Talks on the Burundi peace process have dragged through a third day in the South African capital, Pretoria. South African President Thabo Mbeki, who is mediating the talks, says progress has been good, but he has also indicated that the timetable for elections could be altered. There are signs that the talks could go into a fourth day.
South African President Thabo Mbeki is hosting the talks and has spent several days in face-to-face meetings with the leaders of four major Burundian political parties. They are trying to agree on a new constitution, a power-sharing deal and a new timetable for elections.
The South African mediators have been tight-lipped about progress on the unscheduled third day of negotiations that were originally expected to end Monday. But one source indicates that Mr. Mbeki intends to keep the talks going until a deal is reached.
On Monday, Mr. Mbeki told the South African Broadcasting Corporation that progress has been good.
"The discussions are continuing, and they are going very well," he said. "There is actually agreement on the majority of the issues. There are one or two questions that remain."
The peace deal signed in Arusha, Tanzania four-years ago provided for a three-year transitional government. That government is supposed to hand over power to an elected one by the end of October. Burundi's legislative elections were originally planned for September, with a presidential poll scheduled in October.
Sources close to the talks indicate that it may be impossible to stick to that timetable. President Mbeki says the pressure to stay on schedule is intense, but he acknowledged that there may be some shifting of the timetable. But he emphasized that he hopes the main part of the transition will take place by November 1.
"It probably means that we should alter the election calendar as it was agreed in Arusha, because of the pressure of time. So again, we have raised the matter of the restructuring of that election calendar so that indeed you do have democratic elections between now and the beginning of November, to elect as I was saying the national assembly, the senate and the president," said President Mbeki. "All of the soundings that we have made, everybody agrees that we should move like this."

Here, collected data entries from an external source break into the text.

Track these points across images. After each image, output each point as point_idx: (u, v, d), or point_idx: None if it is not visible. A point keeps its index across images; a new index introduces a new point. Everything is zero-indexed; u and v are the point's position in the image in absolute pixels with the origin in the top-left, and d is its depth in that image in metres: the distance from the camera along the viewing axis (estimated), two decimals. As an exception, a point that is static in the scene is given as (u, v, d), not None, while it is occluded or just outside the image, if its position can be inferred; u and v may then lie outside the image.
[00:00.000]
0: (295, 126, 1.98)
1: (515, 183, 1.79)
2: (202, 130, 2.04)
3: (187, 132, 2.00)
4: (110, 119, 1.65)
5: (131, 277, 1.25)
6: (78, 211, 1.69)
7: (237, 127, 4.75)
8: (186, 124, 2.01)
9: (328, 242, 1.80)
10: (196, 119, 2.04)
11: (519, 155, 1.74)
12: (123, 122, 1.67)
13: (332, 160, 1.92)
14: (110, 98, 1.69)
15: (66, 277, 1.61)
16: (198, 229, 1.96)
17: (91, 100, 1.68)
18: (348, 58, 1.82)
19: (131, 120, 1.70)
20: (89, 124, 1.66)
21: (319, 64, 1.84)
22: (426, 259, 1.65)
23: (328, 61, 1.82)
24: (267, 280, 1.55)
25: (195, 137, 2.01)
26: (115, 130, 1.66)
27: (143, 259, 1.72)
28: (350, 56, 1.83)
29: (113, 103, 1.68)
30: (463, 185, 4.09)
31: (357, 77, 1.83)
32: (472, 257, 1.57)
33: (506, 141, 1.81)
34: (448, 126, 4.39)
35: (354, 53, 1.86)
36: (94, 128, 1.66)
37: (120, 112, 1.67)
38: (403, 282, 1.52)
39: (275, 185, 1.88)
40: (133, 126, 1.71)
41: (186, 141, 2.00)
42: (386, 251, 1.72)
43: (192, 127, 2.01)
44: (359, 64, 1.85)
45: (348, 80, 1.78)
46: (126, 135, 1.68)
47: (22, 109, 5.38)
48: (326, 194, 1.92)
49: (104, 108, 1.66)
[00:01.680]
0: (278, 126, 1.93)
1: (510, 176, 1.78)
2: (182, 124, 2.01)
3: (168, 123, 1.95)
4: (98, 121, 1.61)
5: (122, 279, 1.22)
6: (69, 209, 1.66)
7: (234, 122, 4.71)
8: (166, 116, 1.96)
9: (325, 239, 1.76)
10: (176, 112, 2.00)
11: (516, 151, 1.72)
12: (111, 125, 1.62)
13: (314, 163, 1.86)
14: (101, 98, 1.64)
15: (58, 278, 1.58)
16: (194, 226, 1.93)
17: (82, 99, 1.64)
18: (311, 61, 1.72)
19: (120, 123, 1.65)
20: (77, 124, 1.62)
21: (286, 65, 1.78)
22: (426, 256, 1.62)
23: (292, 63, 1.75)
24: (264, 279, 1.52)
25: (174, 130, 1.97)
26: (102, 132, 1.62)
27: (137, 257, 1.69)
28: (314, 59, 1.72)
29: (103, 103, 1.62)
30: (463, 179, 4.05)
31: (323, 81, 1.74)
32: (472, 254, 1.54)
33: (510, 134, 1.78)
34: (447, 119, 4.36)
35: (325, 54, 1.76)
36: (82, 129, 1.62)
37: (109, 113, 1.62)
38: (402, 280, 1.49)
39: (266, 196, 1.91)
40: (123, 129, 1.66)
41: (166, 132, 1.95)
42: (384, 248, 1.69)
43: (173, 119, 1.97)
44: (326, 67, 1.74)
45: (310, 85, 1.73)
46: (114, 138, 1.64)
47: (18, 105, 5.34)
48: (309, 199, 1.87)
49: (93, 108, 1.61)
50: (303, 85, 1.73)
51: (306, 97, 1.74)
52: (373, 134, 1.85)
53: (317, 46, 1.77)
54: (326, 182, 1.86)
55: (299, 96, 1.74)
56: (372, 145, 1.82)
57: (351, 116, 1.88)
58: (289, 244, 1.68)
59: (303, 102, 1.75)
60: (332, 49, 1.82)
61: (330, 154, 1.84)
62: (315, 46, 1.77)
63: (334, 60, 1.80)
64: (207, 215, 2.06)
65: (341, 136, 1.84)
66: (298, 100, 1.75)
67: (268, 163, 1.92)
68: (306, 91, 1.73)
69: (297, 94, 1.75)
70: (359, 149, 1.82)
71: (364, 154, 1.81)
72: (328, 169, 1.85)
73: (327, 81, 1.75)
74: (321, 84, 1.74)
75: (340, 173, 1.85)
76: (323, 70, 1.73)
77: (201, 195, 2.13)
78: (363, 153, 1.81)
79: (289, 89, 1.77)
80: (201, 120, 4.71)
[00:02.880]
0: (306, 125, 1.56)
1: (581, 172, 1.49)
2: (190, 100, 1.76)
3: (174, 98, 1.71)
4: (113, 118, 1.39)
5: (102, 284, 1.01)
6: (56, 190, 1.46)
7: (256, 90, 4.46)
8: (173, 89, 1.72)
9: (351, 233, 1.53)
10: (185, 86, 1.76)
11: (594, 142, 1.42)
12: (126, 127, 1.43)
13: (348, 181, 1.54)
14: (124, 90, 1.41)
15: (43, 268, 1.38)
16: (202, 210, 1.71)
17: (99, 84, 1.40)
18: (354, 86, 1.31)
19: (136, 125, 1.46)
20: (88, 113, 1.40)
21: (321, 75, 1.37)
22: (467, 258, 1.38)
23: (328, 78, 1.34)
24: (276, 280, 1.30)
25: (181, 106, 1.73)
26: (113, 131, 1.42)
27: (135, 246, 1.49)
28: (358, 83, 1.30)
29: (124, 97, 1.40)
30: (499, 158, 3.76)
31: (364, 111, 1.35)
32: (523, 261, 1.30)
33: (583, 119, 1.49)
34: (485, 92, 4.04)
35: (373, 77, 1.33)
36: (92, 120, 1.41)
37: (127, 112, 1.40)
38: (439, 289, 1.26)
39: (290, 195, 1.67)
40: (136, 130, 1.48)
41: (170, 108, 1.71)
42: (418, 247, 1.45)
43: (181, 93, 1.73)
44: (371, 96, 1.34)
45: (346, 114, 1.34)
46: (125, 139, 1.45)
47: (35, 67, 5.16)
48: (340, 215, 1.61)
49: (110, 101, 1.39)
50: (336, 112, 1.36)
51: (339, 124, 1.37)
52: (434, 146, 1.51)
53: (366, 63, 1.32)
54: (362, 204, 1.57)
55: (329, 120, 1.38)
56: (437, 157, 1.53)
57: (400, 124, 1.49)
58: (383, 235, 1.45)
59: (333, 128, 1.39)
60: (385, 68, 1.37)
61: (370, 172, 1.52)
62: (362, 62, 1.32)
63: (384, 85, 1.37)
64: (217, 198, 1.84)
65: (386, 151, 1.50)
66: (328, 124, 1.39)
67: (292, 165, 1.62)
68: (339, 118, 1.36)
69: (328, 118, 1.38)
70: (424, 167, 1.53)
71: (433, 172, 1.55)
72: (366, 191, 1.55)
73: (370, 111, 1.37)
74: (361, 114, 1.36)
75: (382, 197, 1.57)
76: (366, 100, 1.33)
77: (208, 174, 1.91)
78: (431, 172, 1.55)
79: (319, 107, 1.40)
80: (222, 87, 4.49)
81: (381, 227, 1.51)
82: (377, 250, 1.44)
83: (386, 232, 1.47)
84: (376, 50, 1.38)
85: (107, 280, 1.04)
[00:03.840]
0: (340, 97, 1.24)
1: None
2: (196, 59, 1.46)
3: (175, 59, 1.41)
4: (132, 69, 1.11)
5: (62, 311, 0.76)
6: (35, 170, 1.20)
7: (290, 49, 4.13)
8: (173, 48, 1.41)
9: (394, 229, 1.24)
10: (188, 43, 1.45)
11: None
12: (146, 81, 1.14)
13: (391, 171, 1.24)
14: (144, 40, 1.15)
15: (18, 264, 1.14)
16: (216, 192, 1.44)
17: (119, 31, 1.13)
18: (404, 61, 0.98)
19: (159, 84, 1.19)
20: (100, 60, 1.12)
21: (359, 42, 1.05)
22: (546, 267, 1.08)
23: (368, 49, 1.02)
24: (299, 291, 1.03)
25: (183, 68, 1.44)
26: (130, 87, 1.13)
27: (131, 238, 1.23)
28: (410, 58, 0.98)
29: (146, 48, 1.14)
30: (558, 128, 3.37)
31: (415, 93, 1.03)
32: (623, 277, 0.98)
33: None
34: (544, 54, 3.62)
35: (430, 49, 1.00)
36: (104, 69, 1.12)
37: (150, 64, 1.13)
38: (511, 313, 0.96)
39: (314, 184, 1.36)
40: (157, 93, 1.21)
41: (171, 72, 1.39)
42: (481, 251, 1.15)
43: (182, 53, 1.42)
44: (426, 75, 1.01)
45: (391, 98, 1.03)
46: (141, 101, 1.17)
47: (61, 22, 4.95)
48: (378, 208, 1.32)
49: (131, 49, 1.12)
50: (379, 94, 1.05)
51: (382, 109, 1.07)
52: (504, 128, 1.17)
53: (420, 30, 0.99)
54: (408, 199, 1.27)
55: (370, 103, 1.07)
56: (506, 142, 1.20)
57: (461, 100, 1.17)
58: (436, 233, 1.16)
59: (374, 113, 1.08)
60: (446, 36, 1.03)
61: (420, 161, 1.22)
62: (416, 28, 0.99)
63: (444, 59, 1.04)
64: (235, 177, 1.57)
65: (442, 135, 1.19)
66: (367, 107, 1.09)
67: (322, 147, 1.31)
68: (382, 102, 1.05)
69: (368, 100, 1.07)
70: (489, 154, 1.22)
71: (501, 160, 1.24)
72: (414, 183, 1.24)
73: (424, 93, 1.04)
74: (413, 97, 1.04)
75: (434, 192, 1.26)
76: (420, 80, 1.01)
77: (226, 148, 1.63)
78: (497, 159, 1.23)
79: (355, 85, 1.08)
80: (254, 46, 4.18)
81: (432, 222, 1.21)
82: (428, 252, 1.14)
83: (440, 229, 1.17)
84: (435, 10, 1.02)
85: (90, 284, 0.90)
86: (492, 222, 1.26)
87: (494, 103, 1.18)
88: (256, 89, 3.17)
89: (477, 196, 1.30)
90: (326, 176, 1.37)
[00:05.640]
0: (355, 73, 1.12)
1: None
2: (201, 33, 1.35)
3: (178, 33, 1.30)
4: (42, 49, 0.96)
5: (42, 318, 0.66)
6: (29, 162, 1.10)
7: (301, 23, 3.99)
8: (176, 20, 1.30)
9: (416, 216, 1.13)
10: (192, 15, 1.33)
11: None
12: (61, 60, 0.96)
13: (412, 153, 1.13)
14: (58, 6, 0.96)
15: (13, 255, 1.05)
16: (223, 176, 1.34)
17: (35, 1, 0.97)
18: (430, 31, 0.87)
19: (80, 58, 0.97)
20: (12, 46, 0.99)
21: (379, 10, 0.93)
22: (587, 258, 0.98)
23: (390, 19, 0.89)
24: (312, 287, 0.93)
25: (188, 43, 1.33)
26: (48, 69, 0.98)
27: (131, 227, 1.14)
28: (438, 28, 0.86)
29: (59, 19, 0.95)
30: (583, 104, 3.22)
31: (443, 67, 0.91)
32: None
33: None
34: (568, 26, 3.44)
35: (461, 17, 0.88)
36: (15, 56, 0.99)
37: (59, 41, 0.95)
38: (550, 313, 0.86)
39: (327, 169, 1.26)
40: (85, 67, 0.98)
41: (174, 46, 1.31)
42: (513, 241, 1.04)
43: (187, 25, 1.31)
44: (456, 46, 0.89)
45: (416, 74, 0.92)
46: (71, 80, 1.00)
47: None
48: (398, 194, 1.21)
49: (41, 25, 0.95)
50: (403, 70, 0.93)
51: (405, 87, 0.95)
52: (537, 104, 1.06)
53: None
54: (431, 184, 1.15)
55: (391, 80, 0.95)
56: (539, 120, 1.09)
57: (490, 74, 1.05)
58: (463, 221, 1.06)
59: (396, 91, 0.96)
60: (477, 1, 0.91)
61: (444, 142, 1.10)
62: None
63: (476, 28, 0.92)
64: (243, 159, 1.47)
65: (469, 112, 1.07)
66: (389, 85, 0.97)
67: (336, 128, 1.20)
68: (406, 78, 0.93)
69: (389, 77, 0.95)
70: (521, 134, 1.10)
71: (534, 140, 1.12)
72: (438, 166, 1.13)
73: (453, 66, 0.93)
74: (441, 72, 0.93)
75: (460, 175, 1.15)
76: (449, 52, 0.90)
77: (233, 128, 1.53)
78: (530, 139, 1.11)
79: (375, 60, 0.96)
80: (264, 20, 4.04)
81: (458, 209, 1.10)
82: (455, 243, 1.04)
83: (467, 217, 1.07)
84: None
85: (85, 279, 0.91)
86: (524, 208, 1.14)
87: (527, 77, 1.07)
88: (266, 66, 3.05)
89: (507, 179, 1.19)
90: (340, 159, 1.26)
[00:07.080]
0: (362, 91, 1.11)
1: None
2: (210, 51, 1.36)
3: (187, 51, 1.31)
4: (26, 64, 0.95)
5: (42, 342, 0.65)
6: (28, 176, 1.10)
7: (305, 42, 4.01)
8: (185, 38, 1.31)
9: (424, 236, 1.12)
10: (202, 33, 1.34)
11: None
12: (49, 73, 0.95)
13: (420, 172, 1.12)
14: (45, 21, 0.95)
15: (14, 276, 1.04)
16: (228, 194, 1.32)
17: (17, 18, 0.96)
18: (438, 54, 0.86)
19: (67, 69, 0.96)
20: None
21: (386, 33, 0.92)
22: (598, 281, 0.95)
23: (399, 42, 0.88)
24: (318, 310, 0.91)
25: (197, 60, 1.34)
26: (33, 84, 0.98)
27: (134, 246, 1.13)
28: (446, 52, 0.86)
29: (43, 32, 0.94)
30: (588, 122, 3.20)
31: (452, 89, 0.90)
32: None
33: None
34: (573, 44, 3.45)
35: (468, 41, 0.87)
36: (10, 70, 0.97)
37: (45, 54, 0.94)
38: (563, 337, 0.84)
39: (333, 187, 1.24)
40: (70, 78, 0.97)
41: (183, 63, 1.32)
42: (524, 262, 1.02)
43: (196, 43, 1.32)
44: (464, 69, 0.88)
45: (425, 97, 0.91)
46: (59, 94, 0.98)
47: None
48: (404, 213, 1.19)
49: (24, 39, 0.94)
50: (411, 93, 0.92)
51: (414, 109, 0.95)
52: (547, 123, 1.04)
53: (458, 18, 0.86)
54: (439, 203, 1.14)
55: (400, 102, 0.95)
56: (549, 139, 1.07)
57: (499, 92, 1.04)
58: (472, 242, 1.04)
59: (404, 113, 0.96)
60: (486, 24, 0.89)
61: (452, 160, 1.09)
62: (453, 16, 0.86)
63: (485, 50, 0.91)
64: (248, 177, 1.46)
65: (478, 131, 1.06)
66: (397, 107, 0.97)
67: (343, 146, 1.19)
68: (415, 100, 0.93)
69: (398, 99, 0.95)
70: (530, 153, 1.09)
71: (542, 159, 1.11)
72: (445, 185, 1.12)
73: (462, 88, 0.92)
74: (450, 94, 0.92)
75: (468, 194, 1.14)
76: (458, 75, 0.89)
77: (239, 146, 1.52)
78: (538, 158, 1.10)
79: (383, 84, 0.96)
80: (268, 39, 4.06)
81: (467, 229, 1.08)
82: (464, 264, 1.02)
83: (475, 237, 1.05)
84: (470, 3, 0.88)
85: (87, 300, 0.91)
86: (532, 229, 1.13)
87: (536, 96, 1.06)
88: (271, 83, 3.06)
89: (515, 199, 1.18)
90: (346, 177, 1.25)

The Burundian leaders taking part in the talks include interim President Domitien Ndayezeye, and Pierre Nkurunziza, who heads the former rebel group turned political party known as the CNDD-FDD. There are also representatives of the main Tutsi and Hutu political parties, UPRONA and FRODEBU.
One group not participating is the rebel faction called the Forces for National Liberation, or FNL, which has refused to take part in the peace process. But this week the new U.N. envoy to Burundi has held separate talks with FNL leaders in Kenya.